Immer wenn die beiden länger zusammen sind, reifen Träume von einem
dauerhaften Zusammenleben, doch dann kommt die Realität der jeweiligen
Lebenswelten in Siena und München wieder dazwischen. Für Angelo Guerrini
ist es in "Nachtgefieder" seine Exfrau Carlotta, die ihn bedrängt und
wieder mit ihm anbandeln will, und für Laura Gottberg die Ankündigung
ihrer Tochter, für eine Weile zu ihrem Vater zu ziehen.
Die Väter von Angelo Guerrini und Laura Gottberg spielen auch im
gegenständlich besprochenen Band wieder eine wichtige Rolle als
Ratgeber, Zuhörer und Ideengeber im privaten sowie im beruflichen
Bereich. Denn auch der siebte Fall, in dem "Laura Gottberg ermittelt",
wächst sich zu einer grenzüberschreitenden Zusammenarbeit zwischen Laura
und Angelo aus, obwohl es zunächst, wie so oft, gar nicht danach
aussieht.
Als eines Tages eine
sehr elegant gekleidete Frau im Münchner Polizeipräsidium
auftaucht, die aus Italien stammt und sich nur auf Italienisch
ausreichend ausdrücken kann, wird sie von den Kollegen zu Laura Gottberg
geschickt, die gerade ihren Dienst begonnen hat und eigentlich in Ruhe
Akten aufarbeiten will.
Signora Donatella Cipriani hat ein delikates Problem: Sie ist mit dem
mächtigen Mailänder Industriellen Ricardo verheiratet, der für die Lega
Nord für das römische Parlament kandidiert und sich darüberhinaus auch
für höhere Aufgaben geeignet wähnt. Er hat sie vor Jahren aus ihren
Schulden geholt und ihr kleines Möbelkunstatelier gerettet. Dafür
erwartet er von ihr, dass sie ihn durch entsprechende Repräsentation bei
seinen politischen Ambitionen unterstützt. Sonst ist sie ihm recht egal.

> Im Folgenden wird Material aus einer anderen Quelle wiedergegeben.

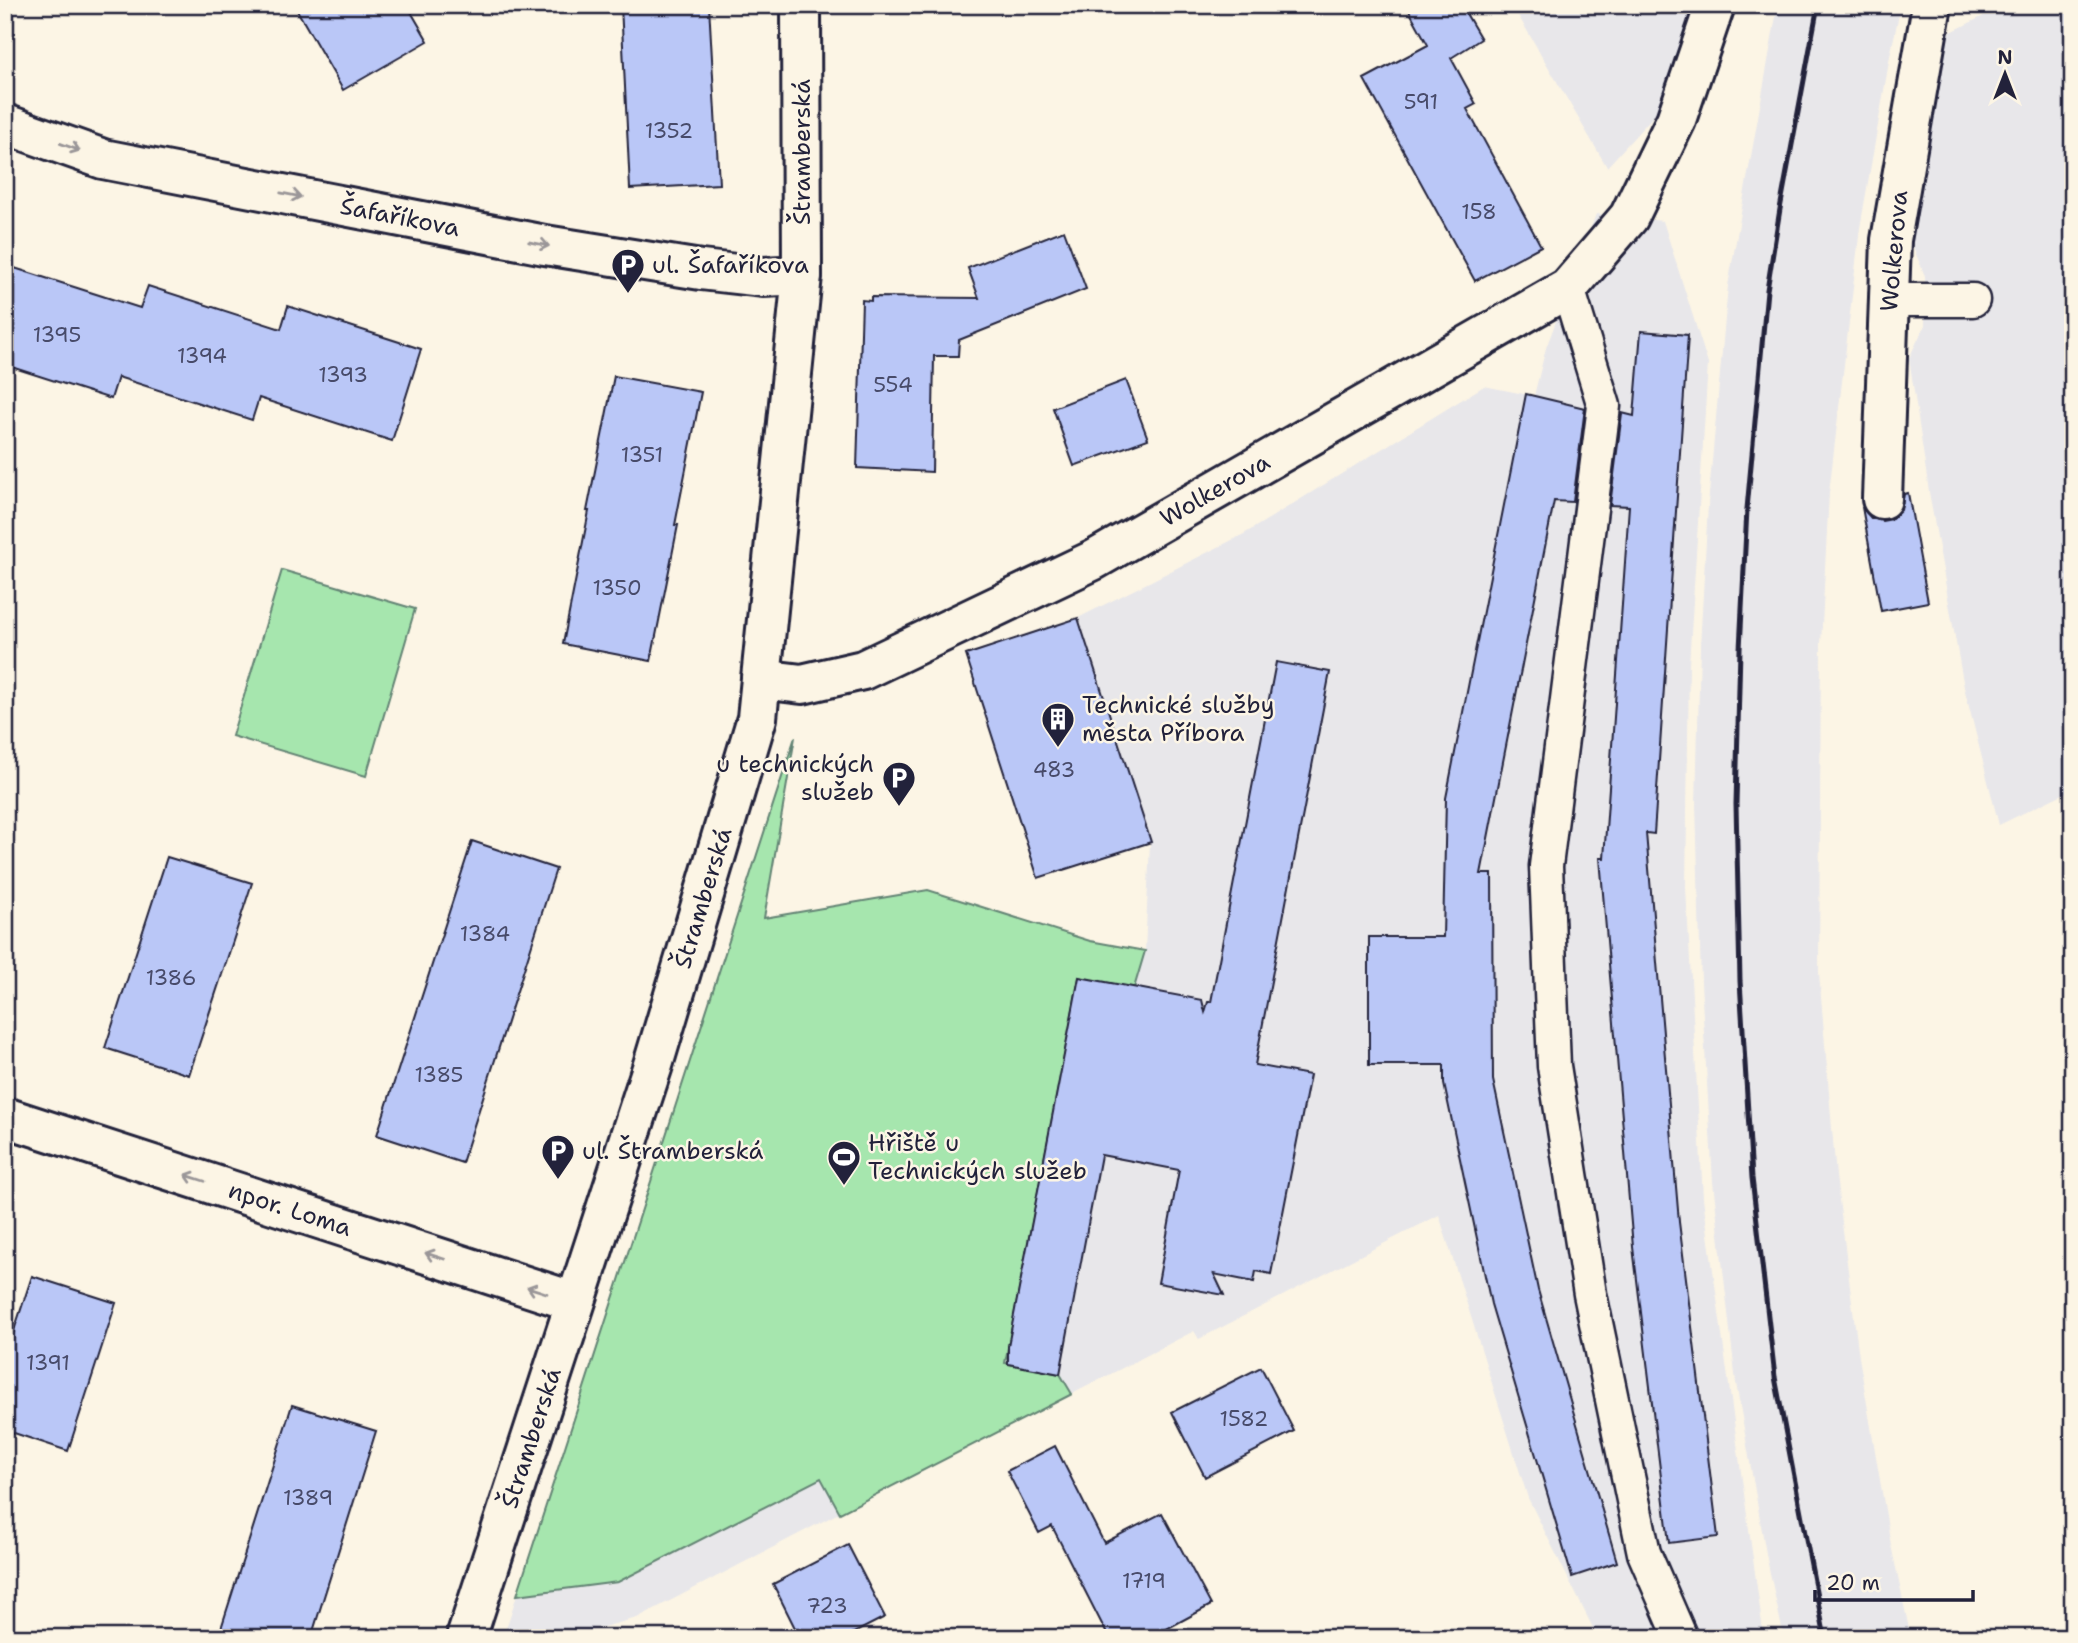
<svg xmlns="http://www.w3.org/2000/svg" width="2078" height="1643" font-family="'Shantell Sans',sans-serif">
	<rect width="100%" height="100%" fill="#fcf5e5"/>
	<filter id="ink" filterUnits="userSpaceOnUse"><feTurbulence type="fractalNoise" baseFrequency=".0143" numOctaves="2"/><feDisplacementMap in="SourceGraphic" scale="14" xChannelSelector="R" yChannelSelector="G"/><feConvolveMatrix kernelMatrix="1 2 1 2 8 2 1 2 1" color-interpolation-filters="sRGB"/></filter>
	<g filter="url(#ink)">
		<path fill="#e8e7ea" d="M1512 5H1694L1656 113 1607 167Z
			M1778 5H1901L1890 56 1860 228 1829 493 1821 644 1819 973 1836 1176 1859 1357 1891 1545 1911 1638H1784L1767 1559 1736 1383 1713 1182 1701 983 1696 804 1700 647 1708 505 1728 286Z
			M2006 5H2073V789L1999 825 1964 687 1930 498 1909 358 1925 325V276L1911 242 1945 35Z
			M1596 214 1663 221 1708 364 1689 665 1686 888 1703 1198 1764 1638H1598L1528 1498 1439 1215 1199 1339 1194 1331 1072 1394 1065 1382 1005 1363 958 1451 637 1618 562 1638H503L738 913 1134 987 1145 951 1150 843 1038 878 966 655 1078 618 1244 534 1484 386 1534 396 1546 348Z"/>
		<path fill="#a6e6ae" stroke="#648474" stroke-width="2" d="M282 570 415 609 366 776 232 736Z
			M795 737 764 918 928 890 1090 941 1145 951 1134 988 1079 978 1005 1363 1060 1374 1072 1394 840 1513 821 1478 618 1582 517 1595Z"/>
		<path fill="#bac7f7" stroke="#22223b" stroke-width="2" d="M294 5H407L428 41 343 90Z
			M621 5H709L719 184 630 189Z
			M1406 5H1461L1481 39 1451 58 1476 104 1467 109 1541 246 1475 281 1364 79 1428 45Z
			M1064 230 1086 289 959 340 958 356H934L932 472 857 468 862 300 871 301V297L979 298 968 268Z
			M5 265 140 308 148 286 281 329 288 306 421 349 392 441 259 398 252 420 118 377 111 399 5 365Z
			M1641 331 1688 335 1654 834 1646 833 1679 1222 1718 1537 1669 1543 1633 1247 1600 858H1604L1629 506 1610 505 1622 413 1634 416Z
			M614 376 701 392 675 525H678L651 661 563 644 589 511H587Z
			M1126 380 1148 439 1074 466 1053 408Z
			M1526 394 1585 408 1573 502 1554 501 1481 874H1492L1493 1080 1538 1290 1617 1562 1572 1577 1491 1304 1444 1084V1065H1369V937H1443L1446 798Z
			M1908 493 1928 602 1881 611 1862 507 1871 518 1882 521 1892 519 1901 510 1904 494Z
			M1078 618 1151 842 1038 878 966 655Z
			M1276 662 1330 672 1255 1065 1310 1075 1271 1274 1256 1271 1254 1282 1214 1274 1224 1295 1158 1283 1179 1170 1101 1155 1060 1374 1008 1364V1346L1079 977 1202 1000 1205 1012 1208 1002H1211Z
			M472 841 556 869 462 1163 377 1135Z
			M167 857 252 883 189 1075 105 1048Z
			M32 1276 116 1303 68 1451 5 1430V1358Z
			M1261 1367 1294 1431 1205 1477 1172 1412Z
			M292 1405 376 1431 311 1638H218Z
			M1055 1446 1104 1543 1162 1513 1211 1605 1150 1638H1109L1052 1526 1039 1533 1007 1471Z
			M848 1545 885 1617 844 1638H800L773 1584Z"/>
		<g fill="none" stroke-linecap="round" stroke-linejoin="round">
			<defs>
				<path id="service" d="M1568 288 1604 406 1546 866 1554 1066 1590 1294 1644 1553 1681 1638
					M1888 300H1973"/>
				<path id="minor" d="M5 124 103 159 545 245 701 270 763 277 802 275
					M1882 499 1891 240 1932 5
					M761 679 802 684 863 670 1094 560 1568 288 1629 217 1676 120 1715 5
					M5 1117 575 1302"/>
				<path id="tertiary" d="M466 1638 653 1065 757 718 802 275 801 5"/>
			</defs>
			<use href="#service" stroke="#22223b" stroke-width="37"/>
			<use href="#minor" stroke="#22223b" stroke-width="44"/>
			<use href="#tertiary" stroke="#22223b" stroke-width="44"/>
			<use href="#service" stroke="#fcf5e5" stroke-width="32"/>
			<use href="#minor" stroke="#fcf5e5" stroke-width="38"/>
			<use href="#tertiary" stroke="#fcf5e5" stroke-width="38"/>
			<path stroke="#22223b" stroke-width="5" d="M1818 5 1780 209 1767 290 1747 509 1740 649 1736 804 1740 981 1752 1178 1775 1377 1825 1638"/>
		</g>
		<defs><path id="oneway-shaft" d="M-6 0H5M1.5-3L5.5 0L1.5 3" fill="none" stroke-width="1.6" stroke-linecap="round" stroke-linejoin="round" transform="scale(1.75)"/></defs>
		<g stroke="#9a9698">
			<use href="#oneway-shaft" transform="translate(70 147) rotate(20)"/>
			<use href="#oneway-shaft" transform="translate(291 195) rotate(11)"/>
			<use href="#oneway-shaft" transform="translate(539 244) rotate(11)"/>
			<use href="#oneway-shaft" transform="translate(195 1178) rotate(-162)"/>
			<use href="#oneway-shaft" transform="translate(435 1256) rotate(-162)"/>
			<use href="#oneway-shaft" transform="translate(537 1290) rotate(-162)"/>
		</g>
	</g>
	<defs>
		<symbol id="parking-pin" viewBox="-11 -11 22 30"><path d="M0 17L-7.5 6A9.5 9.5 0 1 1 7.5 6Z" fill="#22223b" stroke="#fcf5e5"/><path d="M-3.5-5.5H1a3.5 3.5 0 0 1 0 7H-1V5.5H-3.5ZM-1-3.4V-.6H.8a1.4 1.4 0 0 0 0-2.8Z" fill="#fff"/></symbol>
		<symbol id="building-pin" viewBox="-11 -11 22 30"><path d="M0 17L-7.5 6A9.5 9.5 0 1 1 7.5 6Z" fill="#22223b" stroke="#fcf5e5"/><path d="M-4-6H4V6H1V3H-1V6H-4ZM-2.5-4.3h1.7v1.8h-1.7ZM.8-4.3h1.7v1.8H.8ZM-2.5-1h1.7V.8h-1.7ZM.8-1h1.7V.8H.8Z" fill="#fff"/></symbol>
		<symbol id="stadium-pin" viewBox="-11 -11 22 30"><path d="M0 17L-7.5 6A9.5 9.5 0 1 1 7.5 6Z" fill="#22223b" stroke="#fcf5e5"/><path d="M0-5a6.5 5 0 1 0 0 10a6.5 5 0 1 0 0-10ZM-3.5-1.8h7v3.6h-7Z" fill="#fff"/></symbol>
	</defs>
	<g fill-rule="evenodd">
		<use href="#parking-pin" x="609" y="246" width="38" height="52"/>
		<use href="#building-pin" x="1039" y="700" width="38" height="52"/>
		<use href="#parking-pin" x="880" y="759" width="38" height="52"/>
		<use href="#parking-pin" x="539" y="1132" width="38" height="52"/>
		<use href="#stadium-pin" x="825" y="1138" width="38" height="52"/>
	</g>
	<g text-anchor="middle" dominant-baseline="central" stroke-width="5" stroke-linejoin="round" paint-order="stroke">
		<g font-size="21" fill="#484b6a">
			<text x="1421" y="102">591</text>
			<text x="669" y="131">1352</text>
			<text x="1479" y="212">158</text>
			<text x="57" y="335">1395</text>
			<text x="202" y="356">1394</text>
			<text x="343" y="375">1393</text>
			<text x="893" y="385">554</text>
			<text x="642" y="455">1351</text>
			<text x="617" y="588">1350</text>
			<text x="1054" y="770">483</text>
			<text x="485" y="934">1384</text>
			<text x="171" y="978">1386</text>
			<text x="439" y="1075">1385</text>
			<text x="48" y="1363">1391</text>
			<text x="1244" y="1419">1582</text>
			<text x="308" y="1498">1389</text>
			<text x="1144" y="1581">1719</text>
			<text x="827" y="1606">723</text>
		</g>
		<g font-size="24" fill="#22223b" stroke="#fcf5e5">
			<text transform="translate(802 152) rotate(-90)">Štramberská</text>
			<text transform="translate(400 217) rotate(11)">Šafaříkova</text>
			<text transform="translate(1894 251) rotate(-85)">Wolkerova</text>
			<text transform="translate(1215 490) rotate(-30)">Wolkerova</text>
			<text transform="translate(703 898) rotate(-73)">Štramberská</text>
			<text transform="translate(290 1209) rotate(18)">npor. Loma</text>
			<text transform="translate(531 1438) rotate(-72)">Štramberská</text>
		</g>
		<g font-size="24" fill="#22223b" stroke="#fcf5e5" text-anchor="start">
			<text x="652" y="265">ul. Šafaříkova</text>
			<text x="1082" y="705">Technické služby<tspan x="1082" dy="28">města Příbora</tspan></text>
			<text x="874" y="764" text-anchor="end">u technických<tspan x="874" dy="28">služeb</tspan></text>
			<text x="868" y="1143">Hřiště u<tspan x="868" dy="28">Technických služeb</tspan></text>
			<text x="582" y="1151">ul. Štramberská</text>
		</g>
	</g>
	<rect width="2078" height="1643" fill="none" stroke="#fcf5e5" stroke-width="28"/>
	<rect x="14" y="14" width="2050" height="1615" fill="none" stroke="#22223b" stroke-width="2.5" filter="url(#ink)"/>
	<g transform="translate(2005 74)" stroke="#fcf5e5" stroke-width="5" paint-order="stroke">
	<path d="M0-5L12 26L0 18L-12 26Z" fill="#22223b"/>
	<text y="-10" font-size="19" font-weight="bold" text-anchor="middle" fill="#22223b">N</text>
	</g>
	<path d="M1815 1590v10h158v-10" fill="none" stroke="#22223b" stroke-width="3.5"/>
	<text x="1826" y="1590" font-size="21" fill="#22223b" stroke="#fcf5e5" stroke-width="5" paint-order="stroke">20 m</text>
</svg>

Kein Wunder also, dass die attraktive Donatella dem Werben eines
englischen Mannes von Adel nachgibt und eine Beziehung mit ihm beginnt.
Doch bald schon wird sie mit intimen Fotos erpresst. Nachdem sie schon
mehrfach gezahlt hat, wollten die beiden sich trennen, doch nun ist ihr
Liebhaber verschwunden. Donatella öffnet sich im Gespräch mit Laura
Gottberg, die sich nur widerwillig auf den Fall einlässt. Irgendein
Bauchgefühl sagt ihr von Anfang an, dass hier irgendetwas nicht stimmt.
Dann wird in einem Münchner Luxushotel die Leiche eines Mannes gefunden.
Es ist Sir Benjamin, den Donatella als vermisst gemeldet hatte. In
seinen Unterlagen finden sich mehrere Identitäten, darunter der Hinweis
auf eine Ehefrau in Hamburg.
Ungefähr zur selben Zeit wird auf einem freien Feld bei Siena von dem
Bauern Bellagamba die Leiche eines Mannes gefunden und Angelo Guerrini
mit den Ermittlungen beauftragt. Und nun beginnt, wie in vielen Büchern
vorher schon, Felicitas Mayall in einem permanenten Wechsel der
Schauplätze eine Spannung aufzubauen, die den Leser das Buch nun nicht
mehr aus den Händen legen lässt. Denn so langsam wird deutlich, dass
nicht nur Donatella ihren Sir Benjamin in Siena kennengelernt hat,
sondern dass es dort ein exklusives Wellness-Institut gibt,
welches offenbar eine wichtige Rolle in der ganzen Sache spielt.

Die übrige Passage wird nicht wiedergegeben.